10. how the state used the CRT test results such as through report cards, increased or reduced school funding, or school bankruptcy laws.
CRTs need to be evaluated and revised as necessary. No test is perfect and each needs to do a better job of assessing student achievement. Based on test results, the geography teacher might well do a better job of teaching.
Standardized Testing
Selected states use standardized achievement tests to measure student achievement. Standardized tests need to have high validity and reliability data, generally provided for in the manual suction of the to be administered test. Standardized tests usually do not have an adequate number of multiple choice items pertaining to geography. The scope of test items needs to be broad so that it can measure needed geography learnings of students. If too few test items are being responded to, the chances are that the results will not be adequate to assess learner progress (Ediger, 1998, Chapter Eight). What is important to look for when assessing standardized tests?
1. how validity and reliability were determined.
2. how the norms of the test were developed.
3. how many students were involved in taking the pilot study tests.
4. how large the sampling error was when selecting students for the pilot study.
5. how large a standard error of measurement is involved in student test results.
6. how many kinds of standards from test results are provided such as percentiles, grade equivalents, stanines, and standard deviations from the mean.
7. how many forms of the test are available to use in testing.
8. how well these forms, number 7 above, are correlated with each other.
9. how frequently the test has been revised. Each standardized test should be updated to improve validity and quality. Outdated test items need to be eliminated.
10. how the time limits for taking the test, the directions for administering the test with clarity, among other items pertaining to standardizing the test, were ascertained (Ediger, 1999, 233-240).

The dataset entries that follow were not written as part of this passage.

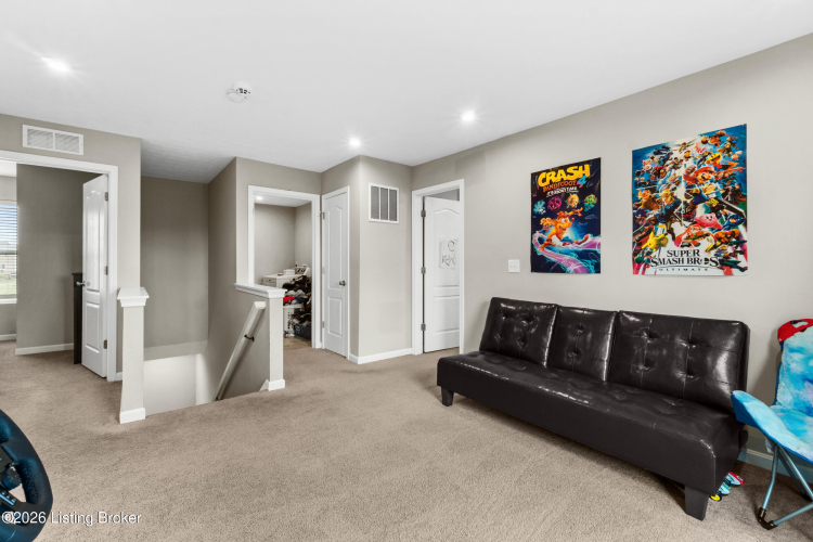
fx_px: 339
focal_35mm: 15
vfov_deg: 77.3
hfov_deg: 100.4
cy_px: 271
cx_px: 406
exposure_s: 1/2.5
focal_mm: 10
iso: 400
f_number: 11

If CRTs and/or standardized test results are used for high stakes testing, such as determining who receives a high school diploma, it behooves the state to choose the very best assessment instrument possible. The author here recommends multiple assessments be used, not test results only or largely. The theory of multiple intelligences emphasizes that students possess different intelligences and thus need to use the intelligences possessed in being assessed for achievement and progress in the school setting. Gardner (1993) emphasizes that using paper/pencil tests emphasize verbal intelligence such as reading. He lists seven additional intelligences whereby learners may reveal what has been learned. A student may also show what has been learned, in any unit of academic study, through art products, dramatizations, individual endeavors, cooperative learning, and logical thinking, among others. Thus, a variety of evaluation techniques should be used to ascertain student achievement in the geography curriculum.